WORK REQUIRED >>
From the records below, report the number of lines that contain "store", and add nothing.

Dataset entries >>
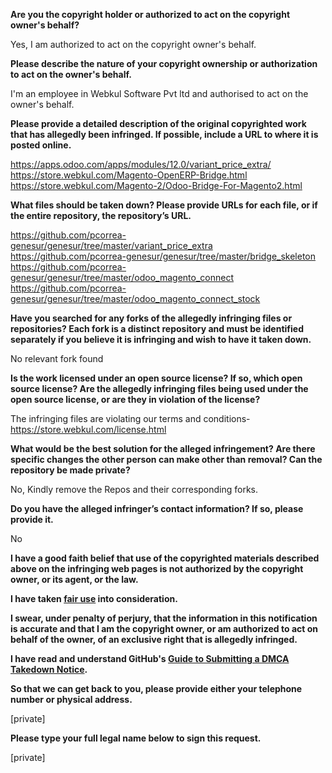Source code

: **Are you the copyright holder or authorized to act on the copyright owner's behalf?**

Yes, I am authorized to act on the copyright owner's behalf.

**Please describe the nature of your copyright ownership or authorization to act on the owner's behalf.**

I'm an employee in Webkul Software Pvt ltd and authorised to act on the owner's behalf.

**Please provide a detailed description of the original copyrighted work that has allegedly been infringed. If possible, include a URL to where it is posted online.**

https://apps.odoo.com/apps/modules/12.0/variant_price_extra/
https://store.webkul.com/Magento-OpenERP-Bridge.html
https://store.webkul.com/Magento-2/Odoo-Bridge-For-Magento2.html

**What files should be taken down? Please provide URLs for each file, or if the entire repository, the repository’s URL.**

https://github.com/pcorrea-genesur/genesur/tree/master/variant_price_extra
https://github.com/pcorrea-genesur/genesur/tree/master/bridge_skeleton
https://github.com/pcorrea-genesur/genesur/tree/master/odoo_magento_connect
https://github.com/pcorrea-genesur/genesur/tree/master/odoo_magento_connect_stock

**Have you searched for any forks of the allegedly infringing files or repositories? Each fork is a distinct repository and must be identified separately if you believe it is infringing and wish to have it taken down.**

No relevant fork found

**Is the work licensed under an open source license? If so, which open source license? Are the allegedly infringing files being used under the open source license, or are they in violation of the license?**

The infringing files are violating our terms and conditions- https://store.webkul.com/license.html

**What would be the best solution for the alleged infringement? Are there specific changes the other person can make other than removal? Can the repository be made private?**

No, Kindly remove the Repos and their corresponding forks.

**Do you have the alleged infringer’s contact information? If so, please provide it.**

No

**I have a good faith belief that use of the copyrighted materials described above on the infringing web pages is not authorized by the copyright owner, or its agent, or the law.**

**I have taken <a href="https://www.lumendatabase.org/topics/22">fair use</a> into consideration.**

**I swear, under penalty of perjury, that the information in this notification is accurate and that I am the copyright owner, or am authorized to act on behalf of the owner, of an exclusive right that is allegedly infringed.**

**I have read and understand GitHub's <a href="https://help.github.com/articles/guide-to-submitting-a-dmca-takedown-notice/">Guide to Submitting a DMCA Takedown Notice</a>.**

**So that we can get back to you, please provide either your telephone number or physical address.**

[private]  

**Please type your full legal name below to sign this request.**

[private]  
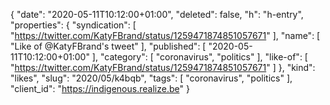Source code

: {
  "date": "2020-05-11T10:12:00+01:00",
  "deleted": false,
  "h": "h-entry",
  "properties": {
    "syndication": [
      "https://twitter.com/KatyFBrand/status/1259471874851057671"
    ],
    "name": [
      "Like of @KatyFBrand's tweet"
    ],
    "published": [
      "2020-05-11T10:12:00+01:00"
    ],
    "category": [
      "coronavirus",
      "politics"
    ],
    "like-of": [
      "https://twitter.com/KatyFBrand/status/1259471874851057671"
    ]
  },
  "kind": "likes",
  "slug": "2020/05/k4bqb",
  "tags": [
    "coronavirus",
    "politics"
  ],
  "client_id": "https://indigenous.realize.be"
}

THE COMPLETED TASK >>
3